What the task asks
Lines of the material that include the word "distribution" are to be counted; only their number should be given.

====

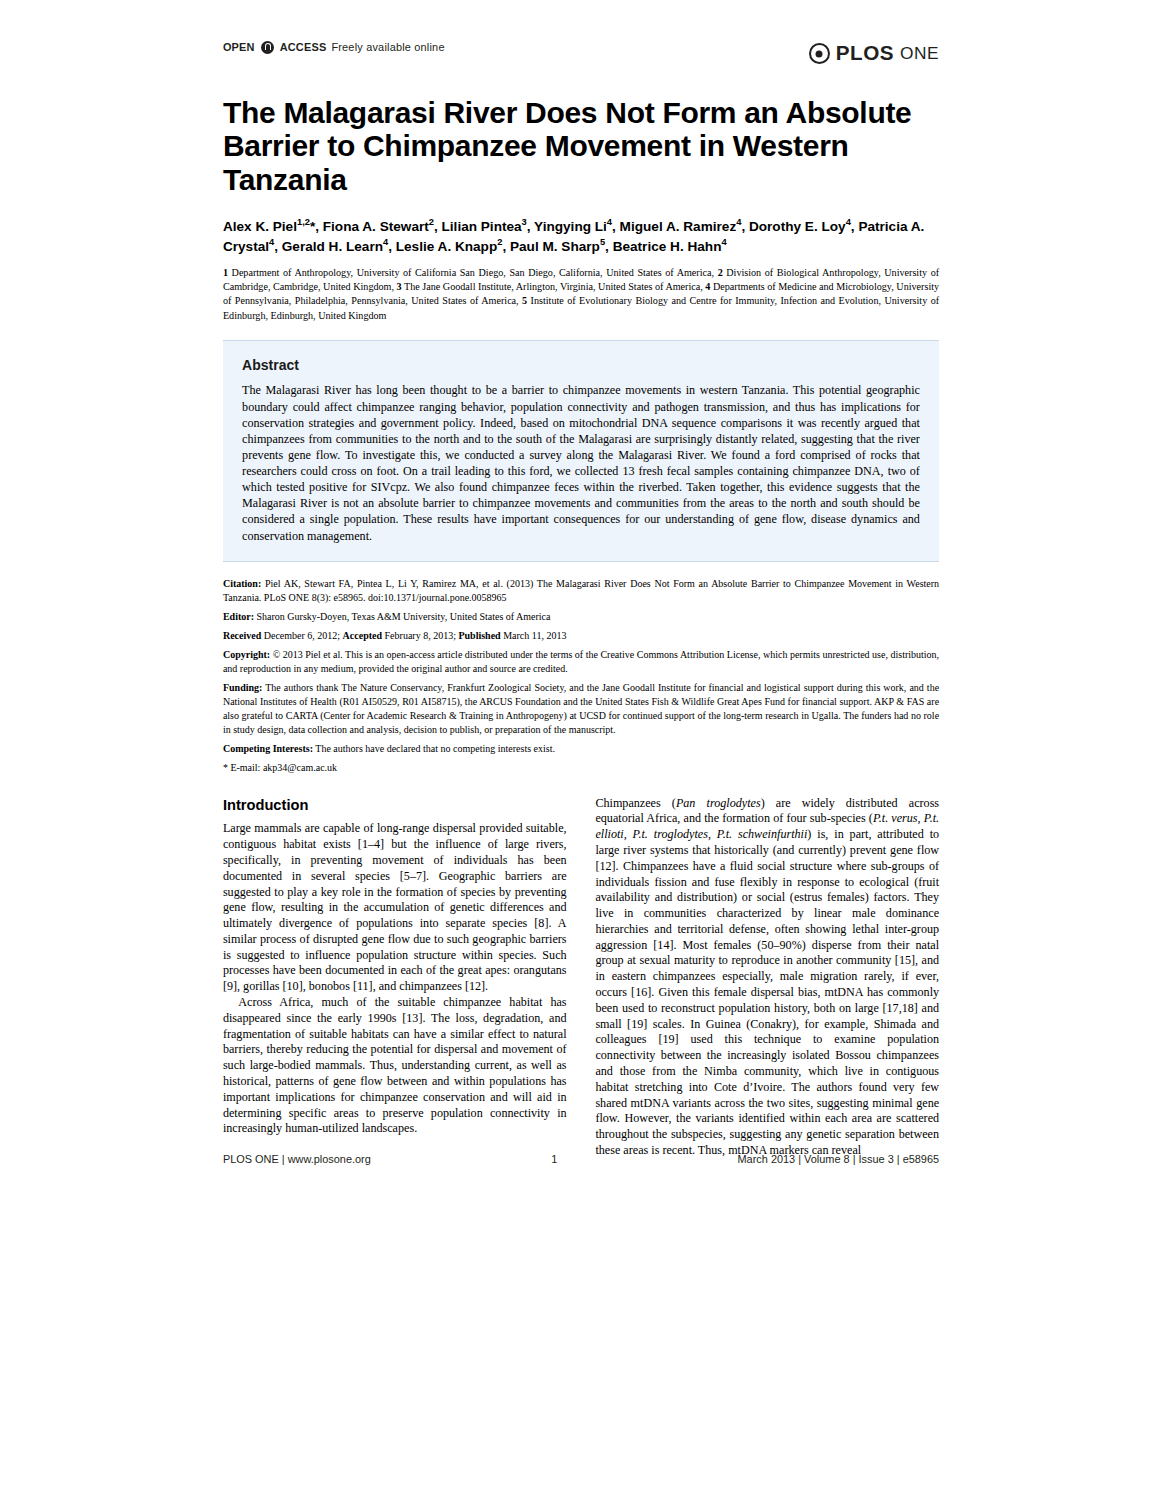OPEN ACCESS Freely available online
PLOS ONE
The Malagarasi River Does Not Form an Absolute Barrier to Chimpanzee Movement in Western Tanzania
Alex K. Piel1,2*, Fiona A. Stewart2, Lilian Pintea3, Yingying Li4, Miguel A. Ramirez4, Dorothy E. Loy4, Patricia A. Crystal4, Gerald H. Learn4, Leslie A. Knapp2, Paul M. Sharp5, Beatrice H. Hahn4
1 Department of Anthropology, University of California San Diego, San Diego, California, United States of America, 2 Division of Biological Anthropology, University of Cambridge, Cambridge, United Kingdom, 3 The Jane Goodall Institute, Arlington, Virginia, United States of America, 4 Departments of Medicine and Microbiology, University of Pennsylvania, Philadelphia, Pennsylvania, United States of America, 5 Institute of Evolutionary Biology and Centre for Immunity, Infection and Evolution, University of Edinburgh, Edinburgh, United Kingdom
Abstract
The Malagarasi River has long been thought to be a barrier to chimpanzee movements in western Tanzania. This potential geographic boundary could affect chimpanzee ranging behavior, population connectivity and pathogen transmission, and thus has implications for conservation strategies and government policy. Indeed, based on mitochondrial DNA sequence comparisons it was recently argued that chimpanzees from communities to the north and to the south of the Malagarasi are surprisingly distantly related, suggesting that the river prevents gene flow. To investigate this, we conducted a survey along the Malagarasi River. We found a ford comprised of rocks that researchers could cross on foot. On a trail leading to this ford, we collected 13 fresh fecal samples containing chimpanzee DNA, two of which tested positive for SIVcpz. We also found chimpanzee feces within the riverbed. Taken together, this evidence suggests that the Malagarasi River is not an absolute barrier to chimpanzee movements and communities from the areas to the north and south should be considered a single population. These results have important consequences for our understanding of gene flow, disease dynamics and conservation management.
Citation: Piel AK, Stewart FA, Pintea L, Li Y, Ramirez MA, et al. (2013) The Malagarasi River Does Not Form an Absolute Barrier to Chimpanzee Movement in Western Tanzania. PLoS ONE 8(3): e58965. doi:10.1371/journal.pone.0058965
Editor: Sharon Gursky-Doyen, Texas A&M University, United States of America
Received December 6, 2012; Accepted February 8, 2013; Published March 11, 2013
Copyright: © 2013 Piel et al. This is an open-access article distributed under the terms of the Creative Commons Attribution License, which permits unrestricted use, distribution, and reproduction in any medium, provided the original author and source are credited.
Funding: The authors thank The Nature Conservancy, Frankfurt Zoological Society, and the Jane Goodall Institute for financial and logistical support during this work, and the National Institutes of Health (R01 AI50529, R01 AI58715), the ARCUS Foundation and the United States Fish & Wildlife Great Apes Fund for financial support. AKP & FAS are also grateful to CARTA (Center for Academic Research & Training in Anthropogeny) at UCSD for continued support of the long-term research in Ugalla. The funders had no role in study design, data collection and analysis, decision to publish, or preparation of the manuscript.
Competing Interests: The authors have declared that no competing interests exist.
* E-mail: akp34@cam.ac.uk
Introduction
Large mammals are capable of long-range dispersal provided suitable, contiguous habitat exists [1–4] but the influence of large rivers, specifically, in preventing movement of individuals has been documented in several species [5–7]. Geographic barriers are suggested to play a key role in the formation of species by preventing gene flow, resulting in the accumulation of genetic differences and ultimately divergence of populations into separate species [8]. A similar process of disrupted gene flow due to such geographic barriers is suggested to influence population structure within species. Such processes have been documented in each of the great apes: orangutans [9], gorillas [10], bonobos [11], and chimpanzees [12].
Across Africa, much of the suitable chimpanzee habitat has disappeared since the early 1990s [13]. The loss, degradation, and fragmentation of suitable habitats can have a similar effect to natural barriers, thereby reducing the potential for dispersal and movement of such large-bodied mammals. Thus, understanding current, as well as historical, patterns of gene flow between and within populations has important implications for chimpanzee conservation and will aid in determining specific areas to preserve population connectivity in increasingly human-utilized landscapes.
Chimpanzees (Pan troglodytes) are widely distributed across equatorial Africa, and the formation of four sub-species (P.t. verus, P.t. ellioti, P.t. troglodytes, P.t. schweinfurthii) is, in part, attributed to large river systems that historically (and currently) prevent gene flow [12]. Chimpanzees have a fluid social structure where sub-groups of individuals fission and fuse flexibly in response to ecological (fruit availability and distribution) or social (estrus females) factors. They live in communities characterized by linear male dominance hierarchies and territorial defense, often showing lethal inter-group aggression [14]. Most females (50–90%) disperse from their natal group at sexual maturity to reproduce in another community [15], and in eastern chimpanzees especially, male migration rarely, if ever, occurs [16]. Given this female dispersal bias, mtDNA has commonly been used to reconstruct population history, both on large [17,18] and small [19] scales. In Guinea (Conakry), for example, Shimada and colleagues [19] used this technique to examine population connectivity between the increasingly isolated Bossou chimpanzees and those from the Nimba community, which live in contiguous habitat stretching into Cote d’Ivoire. The authors found very few shared mtDNA variants across the two sites, suggesting minimal gene flow. However, the variants identified within each area are scattered throughout the subspecies, suggesting any genetic separation between these areas is recent. Thus, mtDNA markers can reveal
PLOS ONE | www.plosone.org
1
March 2013 | Volume 8 | Issue 3 | e58965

====

Final answer
2